On est dans une logique de don. Il faut savoir donner, recevoir et rendre, sans considération directe
de la valeur marchande, ni échange monétaire. Dans cette culture du don, le lien remplace le bien
(note personnelle: on retrouve cette philosophie dans l'open source). Les méfaits des rapports
marchands s'en trouvent minimisés, assurant une garantie minimale contre l'exclusion économique
et sociale.
Une étude de 1992 au Canada, évalue l'importance du travail non rémunéré à 34% du PIB.

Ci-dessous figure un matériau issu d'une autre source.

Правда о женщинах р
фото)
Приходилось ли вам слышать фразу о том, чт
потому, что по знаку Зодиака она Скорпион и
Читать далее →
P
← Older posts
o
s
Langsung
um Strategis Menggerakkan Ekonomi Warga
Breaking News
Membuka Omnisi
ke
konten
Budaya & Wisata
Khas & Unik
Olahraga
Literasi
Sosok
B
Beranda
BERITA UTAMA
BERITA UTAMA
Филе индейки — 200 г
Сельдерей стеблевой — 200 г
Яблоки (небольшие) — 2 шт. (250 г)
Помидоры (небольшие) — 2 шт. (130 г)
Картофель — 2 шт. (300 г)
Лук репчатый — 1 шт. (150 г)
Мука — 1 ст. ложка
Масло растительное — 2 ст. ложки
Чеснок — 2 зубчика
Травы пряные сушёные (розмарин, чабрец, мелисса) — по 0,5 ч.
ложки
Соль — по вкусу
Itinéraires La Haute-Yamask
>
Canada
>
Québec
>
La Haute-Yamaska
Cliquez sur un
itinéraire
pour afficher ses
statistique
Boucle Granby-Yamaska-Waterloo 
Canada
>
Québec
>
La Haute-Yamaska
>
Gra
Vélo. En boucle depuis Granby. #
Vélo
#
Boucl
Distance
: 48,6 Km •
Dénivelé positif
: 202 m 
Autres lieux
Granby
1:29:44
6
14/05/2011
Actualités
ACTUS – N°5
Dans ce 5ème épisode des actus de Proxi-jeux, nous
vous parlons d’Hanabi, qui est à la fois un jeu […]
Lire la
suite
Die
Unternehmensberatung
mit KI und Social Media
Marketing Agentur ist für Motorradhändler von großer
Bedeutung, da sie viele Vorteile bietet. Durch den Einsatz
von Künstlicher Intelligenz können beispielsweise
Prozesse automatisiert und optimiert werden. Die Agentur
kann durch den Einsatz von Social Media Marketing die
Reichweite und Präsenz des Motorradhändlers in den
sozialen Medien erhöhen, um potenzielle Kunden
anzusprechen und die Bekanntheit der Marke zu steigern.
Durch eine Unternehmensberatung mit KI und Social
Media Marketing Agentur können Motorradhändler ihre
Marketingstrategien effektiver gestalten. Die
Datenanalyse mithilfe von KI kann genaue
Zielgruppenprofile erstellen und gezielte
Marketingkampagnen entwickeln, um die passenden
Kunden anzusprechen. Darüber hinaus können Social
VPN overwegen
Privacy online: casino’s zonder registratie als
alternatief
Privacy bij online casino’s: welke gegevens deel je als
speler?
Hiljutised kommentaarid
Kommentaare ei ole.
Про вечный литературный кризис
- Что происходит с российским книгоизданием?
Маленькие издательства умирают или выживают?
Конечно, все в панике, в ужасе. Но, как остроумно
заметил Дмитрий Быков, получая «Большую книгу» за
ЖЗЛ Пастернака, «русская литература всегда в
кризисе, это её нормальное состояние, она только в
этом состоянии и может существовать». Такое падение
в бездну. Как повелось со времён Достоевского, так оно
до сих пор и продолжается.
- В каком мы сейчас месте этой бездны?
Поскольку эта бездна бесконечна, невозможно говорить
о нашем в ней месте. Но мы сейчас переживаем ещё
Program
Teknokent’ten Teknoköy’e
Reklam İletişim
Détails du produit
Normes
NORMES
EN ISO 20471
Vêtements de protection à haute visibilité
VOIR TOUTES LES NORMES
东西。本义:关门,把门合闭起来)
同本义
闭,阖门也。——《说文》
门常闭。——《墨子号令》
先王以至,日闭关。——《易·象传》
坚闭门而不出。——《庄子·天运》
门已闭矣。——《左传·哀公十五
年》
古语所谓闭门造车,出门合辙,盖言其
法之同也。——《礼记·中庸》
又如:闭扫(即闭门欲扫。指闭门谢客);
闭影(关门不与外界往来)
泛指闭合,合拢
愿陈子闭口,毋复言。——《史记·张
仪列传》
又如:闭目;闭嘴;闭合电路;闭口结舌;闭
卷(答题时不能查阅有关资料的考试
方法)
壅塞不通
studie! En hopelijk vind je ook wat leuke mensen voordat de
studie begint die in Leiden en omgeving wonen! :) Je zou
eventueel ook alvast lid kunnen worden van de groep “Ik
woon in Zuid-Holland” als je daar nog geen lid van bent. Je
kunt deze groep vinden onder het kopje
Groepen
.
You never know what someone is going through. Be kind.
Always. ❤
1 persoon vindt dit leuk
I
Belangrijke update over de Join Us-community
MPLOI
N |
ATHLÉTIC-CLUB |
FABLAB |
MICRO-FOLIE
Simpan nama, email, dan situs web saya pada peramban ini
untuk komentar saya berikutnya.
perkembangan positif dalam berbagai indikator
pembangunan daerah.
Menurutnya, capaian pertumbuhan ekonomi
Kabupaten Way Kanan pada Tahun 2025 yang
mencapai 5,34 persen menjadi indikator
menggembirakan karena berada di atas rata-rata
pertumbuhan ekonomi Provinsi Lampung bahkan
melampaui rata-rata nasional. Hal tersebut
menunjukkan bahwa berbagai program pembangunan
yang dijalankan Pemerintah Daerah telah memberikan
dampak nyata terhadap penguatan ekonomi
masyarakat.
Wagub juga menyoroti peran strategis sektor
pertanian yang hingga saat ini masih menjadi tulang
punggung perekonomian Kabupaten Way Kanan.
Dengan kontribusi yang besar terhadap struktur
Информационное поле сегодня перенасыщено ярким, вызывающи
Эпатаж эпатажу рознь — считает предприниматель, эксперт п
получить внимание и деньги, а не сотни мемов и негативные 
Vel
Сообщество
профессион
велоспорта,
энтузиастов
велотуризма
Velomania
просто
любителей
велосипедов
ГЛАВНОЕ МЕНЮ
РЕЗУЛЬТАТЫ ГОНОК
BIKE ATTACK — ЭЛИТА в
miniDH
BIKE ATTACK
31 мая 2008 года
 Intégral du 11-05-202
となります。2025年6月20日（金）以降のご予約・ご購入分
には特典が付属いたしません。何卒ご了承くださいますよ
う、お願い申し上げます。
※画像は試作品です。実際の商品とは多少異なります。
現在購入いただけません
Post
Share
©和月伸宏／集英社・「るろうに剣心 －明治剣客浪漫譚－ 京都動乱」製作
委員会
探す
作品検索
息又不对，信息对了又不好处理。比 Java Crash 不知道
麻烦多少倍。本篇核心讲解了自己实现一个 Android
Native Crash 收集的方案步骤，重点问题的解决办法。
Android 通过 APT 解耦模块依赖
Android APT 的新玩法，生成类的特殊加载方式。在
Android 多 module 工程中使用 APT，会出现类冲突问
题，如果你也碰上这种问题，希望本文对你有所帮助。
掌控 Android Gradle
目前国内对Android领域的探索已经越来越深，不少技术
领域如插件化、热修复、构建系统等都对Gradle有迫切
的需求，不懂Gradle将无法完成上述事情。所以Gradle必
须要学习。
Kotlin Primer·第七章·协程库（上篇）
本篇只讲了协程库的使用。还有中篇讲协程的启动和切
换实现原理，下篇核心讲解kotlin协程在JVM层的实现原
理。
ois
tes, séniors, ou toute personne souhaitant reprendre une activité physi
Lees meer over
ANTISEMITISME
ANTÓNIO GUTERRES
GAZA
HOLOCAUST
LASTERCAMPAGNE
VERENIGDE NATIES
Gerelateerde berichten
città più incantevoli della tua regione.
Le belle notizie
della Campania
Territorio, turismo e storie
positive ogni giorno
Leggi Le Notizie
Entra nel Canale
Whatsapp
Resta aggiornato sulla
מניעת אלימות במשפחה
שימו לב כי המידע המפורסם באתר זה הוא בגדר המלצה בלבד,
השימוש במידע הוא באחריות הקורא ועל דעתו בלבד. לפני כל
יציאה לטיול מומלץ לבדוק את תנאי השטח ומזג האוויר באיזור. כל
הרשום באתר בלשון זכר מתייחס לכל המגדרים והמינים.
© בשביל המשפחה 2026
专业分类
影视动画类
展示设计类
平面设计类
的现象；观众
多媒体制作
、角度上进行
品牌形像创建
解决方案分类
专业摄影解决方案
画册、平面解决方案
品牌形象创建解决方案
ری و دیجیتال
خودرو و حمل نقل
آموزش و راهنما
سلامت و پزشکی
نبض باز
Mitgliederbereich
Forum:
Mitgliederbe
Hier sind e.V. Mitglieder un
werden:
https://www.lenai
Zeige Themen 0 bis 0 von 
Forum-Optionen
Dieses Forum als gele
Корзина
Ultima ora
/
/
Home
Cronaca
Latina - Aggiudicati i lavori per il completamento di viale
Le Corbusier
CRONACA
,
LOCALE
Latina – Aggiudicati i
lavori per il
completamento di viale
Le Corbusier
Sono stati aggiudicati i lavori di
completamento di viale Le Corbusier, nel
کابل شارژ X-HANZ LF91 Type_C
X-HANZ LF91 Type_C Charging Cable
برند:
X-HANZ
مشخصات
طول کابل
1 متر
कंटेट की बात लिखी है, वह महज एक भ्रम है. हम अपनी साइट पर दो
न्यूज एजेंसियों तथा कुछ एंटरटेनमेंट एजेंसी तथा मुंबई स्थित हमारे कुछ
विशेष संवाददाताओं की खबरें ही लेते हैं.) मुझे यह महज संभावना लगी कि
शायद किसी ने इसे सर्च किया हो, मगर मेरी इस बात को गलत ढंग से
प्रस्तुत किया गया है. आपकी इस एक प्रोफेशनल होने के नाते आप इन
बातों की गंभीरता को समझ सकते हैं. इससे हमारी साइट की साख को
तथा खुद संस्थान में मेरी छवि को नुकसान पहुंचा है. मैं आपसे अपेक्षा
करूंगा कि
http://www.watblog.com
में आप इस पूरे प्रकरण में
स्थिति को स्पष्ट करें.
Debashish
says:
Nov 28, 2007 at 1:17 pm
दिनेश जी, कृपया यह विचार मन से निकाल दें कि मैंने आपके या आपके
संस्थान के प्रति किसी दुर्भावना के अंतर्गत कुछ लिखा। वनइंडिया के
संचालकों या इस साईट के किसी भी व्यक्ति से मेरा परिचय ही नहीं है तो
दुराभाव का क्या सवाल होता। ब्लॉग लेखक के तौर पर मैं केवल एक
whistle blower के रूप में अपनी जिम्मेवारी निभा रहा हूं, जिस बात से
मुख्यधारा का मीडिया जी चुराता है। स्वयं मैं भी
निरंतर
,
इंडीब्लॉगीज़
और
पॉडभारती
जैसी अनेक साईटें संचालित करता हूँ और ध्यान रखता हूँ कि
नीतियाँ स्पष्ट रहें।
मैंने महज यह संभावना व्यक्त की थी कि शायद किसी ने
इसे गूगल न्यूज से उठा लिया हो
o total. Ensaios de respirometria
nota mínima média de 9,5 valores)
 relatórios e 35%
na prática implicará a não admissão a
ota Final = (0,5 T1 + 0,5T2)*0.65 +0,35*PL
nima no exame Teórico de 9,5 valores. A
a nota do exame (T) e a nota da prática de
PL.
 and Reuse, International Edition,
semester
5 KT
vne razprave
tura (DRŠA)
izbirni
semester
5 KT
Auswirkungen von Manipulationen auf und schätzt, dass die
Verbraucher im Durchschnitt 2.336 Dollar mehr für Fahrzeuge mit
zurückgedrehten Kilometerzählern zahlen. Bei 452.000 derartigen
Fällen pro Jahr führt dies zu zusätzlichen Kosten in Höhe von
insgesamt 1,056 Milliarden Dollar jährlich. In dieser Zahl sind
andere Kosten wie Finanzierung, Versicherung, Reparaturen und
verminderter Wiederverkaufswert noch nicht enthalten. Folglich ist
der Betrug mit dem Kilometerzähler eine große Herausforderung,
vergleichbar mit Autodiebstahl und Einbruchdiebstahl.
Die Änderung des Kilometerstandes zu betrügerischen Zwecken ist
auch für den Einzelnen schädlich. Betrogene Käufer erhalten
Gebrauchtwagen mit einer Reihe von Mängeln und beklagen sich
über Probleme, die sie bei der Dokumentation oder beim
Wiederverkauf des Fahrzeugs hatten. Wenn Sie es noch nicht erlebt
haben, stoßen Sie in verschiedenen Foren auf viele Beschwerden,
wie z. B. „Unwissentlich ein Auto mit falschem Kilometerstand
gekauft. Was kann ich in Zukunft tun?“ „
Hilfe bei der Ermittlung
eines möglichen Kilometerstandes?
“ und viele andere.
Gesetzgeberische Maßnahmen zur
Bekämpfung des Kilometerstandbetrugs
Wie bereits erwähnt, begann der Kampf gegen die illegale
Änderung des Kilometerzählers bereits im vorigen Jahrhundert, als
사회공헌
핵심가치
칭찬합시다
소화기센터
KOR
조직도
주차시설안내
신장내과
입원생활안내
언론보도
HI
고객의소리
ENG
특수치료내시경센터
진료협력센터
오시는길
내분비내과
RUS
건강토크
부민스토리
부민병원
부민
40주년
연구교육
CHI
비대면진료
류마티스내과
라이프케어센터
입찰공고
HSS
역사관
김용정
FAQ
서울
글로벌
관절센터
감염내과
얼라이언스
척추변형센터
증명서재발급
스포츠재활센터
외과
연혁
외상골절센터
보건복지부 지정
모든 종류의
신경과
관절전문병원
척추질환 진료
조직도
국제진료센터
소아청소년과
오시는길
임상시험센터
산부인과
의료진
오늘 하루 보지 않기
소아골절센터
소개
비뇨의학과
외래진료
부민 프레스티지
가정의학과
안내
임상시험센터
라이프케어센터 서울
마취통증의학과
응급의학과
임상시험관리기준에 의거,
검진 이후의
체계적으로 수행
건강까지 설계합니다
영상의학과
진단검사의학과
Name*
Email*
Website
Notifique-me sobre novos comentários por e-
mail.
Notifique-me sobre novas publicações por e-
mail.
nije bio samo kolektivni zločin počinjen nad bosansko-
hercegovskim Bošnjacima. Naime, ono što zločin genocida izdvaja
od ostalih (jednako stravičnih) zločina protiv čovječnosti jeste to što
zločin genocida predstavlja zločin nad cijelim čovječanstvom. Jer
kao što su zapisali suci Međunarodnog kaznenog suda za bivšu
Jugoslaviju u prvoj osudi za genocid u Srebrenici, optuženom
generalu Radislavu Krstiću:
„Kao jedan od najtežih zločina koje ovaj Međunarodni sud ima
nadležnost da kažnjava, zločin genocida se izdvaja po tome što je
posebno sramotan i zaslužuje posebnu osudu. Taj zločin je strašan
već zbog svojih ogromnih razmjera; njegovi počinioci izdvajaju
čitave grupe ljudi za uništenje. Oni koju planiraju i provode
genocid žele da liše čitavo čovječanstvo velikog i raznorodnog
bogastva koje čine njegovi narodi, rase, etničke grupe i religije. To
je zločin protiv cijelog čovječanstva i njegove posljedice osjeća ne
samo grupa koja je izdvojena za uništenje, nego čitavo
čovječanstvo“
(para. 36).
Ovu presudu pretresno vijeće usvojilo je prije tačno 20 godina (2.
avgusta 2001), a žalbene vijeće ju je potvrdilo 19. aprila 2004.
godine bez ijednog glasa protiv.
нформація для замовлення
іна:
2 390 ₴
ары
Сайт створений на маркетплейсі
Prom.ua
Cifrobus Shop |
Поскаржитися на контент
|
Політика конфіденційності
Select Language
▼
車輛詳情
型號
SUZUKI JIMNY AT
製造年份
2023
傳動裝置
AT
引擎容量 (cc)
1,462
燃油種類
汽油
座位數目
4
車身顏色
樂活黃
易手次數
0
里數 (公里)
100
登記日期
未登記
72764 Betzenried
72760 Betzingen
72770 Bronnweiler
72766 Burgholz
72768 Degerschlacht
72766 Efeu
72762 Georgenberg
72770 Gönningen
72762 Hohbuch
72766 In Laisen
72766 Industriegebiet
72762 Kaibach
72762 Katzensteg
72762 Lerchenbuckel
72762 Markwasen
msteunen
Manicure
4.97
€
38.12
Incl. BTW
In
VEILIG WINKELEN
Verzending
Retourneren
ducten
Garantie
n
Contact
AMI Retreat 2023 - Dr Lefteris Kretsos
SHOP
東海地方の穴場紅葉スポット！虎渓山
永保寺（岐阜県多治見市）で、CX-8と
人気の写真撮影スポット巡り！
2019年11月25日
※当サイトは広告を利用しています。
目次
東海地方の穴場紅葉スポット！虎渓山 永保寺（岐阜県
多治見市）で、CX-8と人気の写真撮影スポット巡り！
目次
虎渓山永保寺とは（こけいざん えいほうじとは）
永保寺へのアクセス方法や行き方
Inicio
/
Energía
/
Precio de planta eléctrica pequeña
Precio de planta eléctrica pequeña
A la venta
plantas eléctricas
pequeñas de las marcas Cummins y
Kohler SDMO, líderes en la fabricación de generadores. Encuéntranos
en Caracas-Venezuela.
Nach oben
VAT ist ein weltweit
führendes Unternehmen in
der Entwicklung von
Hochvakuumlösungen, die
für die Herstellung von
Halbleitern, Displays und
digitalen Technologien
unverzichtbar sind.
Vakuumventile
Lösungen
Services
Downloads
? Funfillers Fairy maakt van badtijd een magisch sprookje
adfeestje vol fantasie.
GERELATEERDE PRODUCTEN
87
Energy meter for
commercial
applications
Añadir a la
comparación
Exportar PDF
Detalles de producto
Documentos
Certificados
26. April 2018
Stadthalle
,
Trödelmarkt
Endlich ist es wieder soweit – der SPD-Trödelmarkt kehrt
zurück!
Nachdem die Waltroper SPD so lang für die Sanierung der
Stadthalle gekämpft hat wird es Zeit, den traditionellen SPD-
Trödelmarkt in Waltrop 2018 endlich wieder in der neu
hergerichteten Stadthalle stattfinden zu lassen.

Ces échanges peuvent être structurés dans les SEL, où l'aspect relationnel est aussi important. Par
contre, en Occident, il faut quantifier, contrairement à la culture d'entraide des sociétés
vernaculaires. La pression sociale décourage les abus. Nous redécouvrons ce qui est au coeur des
réseaux informels africains. Les SEL encouragent l'économie locale.
La théorie du libre marché veut que tout produit tende vers le prix juste. On voit que ce n'est pas
forcément le prix juste d'un point de vue social, car certains travailleurs ne sont pas rémunérés
suffisamment. La charité est censée y pallier. Elle est encouragée sous les régimes néo-libéraux
pour faciliter le démantèlement de l'état social.
Un problème des SEL est la détermination de la valeur du travail selon les qualifications de chacun.